** To-do item **
State how many lines of the records contain the string "پرائم", taking case into account. Give the number alone.

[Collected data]
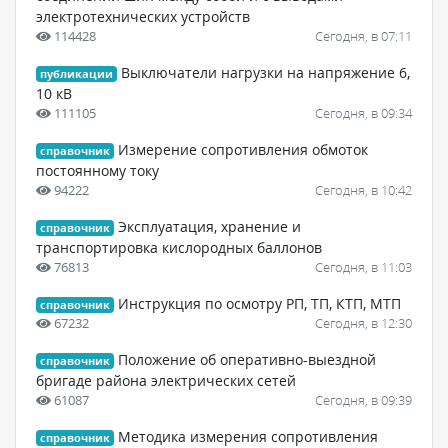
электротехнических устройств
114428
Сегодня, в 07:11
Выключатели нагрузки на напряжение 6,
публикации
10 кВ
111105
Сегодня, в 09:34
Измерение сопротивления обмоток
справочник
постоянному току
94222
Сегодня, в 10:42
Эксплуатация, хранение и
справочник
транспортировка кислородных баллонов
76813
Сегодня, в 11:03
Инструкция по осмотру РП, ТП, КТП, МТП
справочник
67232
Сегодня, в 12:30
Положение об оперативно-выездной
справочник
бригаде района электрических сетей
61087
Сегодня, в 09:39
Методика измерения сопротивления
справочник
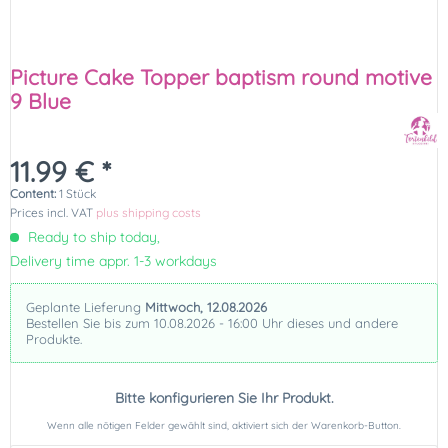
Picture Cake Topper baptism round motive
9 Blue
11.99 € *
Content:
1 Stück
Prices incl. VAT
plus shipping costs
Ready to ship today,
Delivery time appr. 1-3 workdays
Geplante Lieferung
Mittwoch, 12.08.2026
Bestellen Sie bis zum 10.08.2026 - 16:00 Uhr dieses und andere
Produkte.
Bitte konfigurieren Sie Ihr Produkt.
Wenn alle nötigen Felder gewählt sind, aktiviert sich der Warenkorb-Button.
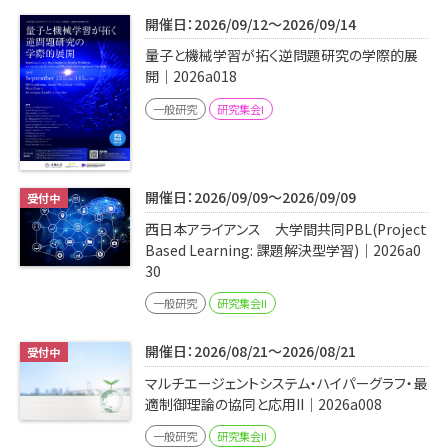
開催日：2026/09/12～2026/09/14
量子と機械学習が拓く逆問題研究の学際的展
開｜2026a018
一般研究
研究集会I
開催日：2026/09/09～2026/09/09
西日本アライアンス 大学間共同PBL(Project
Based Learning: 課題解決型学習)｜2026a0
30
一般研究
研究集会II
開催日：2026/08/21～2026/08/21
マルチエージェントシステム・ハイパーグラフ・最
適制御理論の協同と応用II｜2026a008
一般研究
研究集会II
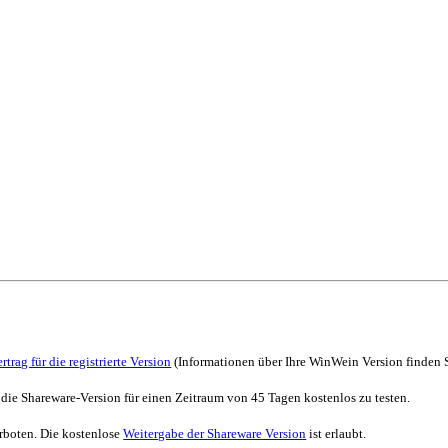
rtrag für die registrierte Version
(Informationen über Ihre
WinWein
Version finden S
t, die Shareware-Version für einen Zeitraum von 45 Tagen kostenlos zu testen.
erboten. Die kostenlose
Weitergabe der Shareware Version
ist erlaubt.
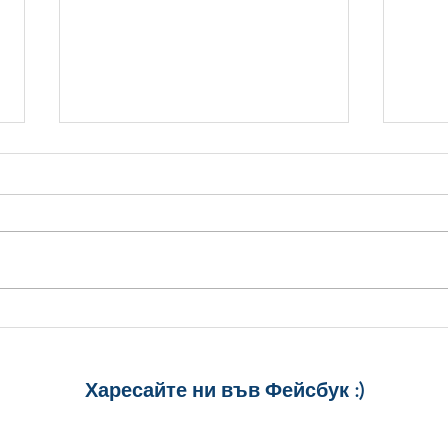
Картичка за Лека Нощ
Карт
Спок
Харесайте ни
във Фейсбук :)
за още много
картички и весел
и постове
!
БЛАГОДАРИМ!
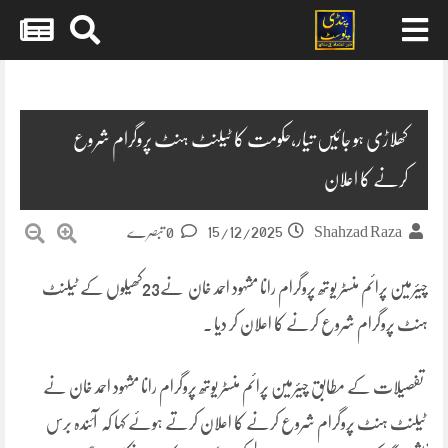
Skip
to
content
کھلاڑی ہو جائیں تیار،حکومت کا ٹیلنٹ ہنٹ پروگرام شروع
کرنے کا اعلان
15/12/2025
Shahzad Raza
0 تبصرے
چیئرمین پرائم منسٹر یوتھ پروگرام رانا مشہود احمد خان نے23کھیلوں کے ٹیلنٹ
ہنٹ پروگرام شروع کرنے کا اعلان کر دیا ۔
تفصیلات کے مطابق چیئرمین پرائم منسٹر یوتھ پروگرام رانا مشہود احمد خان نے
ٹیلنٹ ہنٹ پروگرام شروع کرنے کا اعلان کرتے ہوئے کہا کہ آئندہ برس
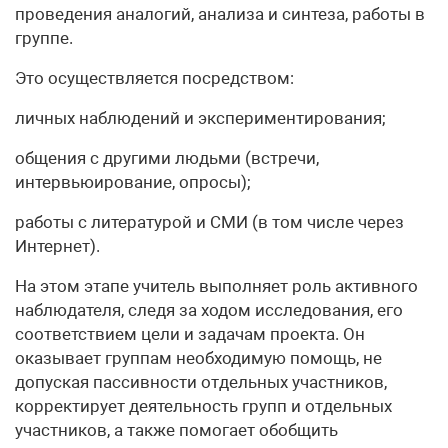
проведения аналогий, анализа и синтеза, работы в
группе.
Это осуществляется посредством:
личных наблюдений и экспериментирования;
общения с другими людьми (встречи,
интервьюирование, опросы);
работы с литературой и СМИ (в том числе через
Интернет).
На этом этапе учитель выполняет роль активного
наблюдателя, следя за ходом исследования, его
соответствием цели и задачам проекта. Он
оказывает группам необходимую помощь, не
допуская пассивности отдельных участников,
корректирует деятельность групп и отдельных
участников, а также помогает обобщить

** Exercise output **
2